## Exercise aim
Go through the data and report each line that holds the string "purchase".
Content starts
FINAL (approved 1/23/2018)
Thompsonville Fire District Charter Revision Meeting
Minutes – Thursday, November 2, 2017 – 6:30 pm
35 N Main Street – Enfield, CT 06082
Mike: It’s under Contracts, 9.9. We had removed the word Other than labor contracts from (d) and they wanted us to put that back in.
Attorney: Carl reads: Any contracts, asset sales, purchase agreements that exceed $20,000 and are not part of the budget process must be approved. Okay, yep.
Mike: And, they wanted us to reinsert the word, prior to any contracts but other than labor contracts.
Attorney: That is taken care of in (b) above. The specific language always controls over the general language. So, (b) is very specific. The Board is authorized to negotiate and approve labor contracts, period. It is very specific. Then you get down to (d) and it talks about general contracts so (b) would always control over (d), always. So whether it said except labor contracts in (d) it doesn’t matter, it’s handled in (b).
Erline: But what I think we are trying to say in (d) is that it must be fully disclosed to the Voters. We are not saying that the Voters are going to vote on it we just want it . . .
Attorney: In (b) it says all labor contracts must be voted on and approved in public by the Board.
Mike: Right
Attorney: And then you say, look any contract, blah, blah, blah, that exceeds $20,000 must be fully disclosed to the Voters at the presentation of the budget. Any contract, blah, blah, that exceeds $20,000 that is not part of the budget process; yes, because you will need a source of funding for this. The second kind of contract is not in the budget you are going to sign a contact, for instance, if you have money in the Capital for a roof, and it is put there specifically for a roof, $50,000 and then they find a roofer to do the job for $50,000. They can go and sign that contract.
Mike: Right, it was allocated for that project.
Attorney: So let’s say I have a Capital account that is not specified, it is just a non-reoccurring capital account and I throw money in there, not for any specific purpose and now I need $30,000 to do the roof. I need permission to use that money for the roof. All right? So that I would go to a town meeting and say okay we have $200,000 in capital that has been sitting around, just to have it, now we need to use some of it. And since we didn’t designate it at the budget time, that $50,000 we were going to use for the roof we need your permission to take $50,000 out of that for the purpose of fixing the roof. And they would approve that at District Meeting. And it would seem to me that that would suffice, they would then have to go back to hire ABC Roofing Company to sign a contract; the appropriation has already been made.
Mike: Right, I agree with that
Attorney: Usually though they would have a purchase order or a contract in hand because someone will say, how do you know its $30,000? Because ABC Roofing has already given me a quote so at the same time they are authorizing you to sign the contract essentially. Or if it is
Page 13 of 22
Content ends
## Task output
Attorney: Carl reads: Any contracts, asset sales, purchase agreements that exceed $20,000 and are not part of the budget process must be approved. Okay, yep.
Attorney: Usually though they would have a purchase order or a contract in hand because someone will say, how do you know its $30,000? Because ABC Roofing has already given me a quote so at the same time they are authorizing you to sign the contract essentially. Or if it is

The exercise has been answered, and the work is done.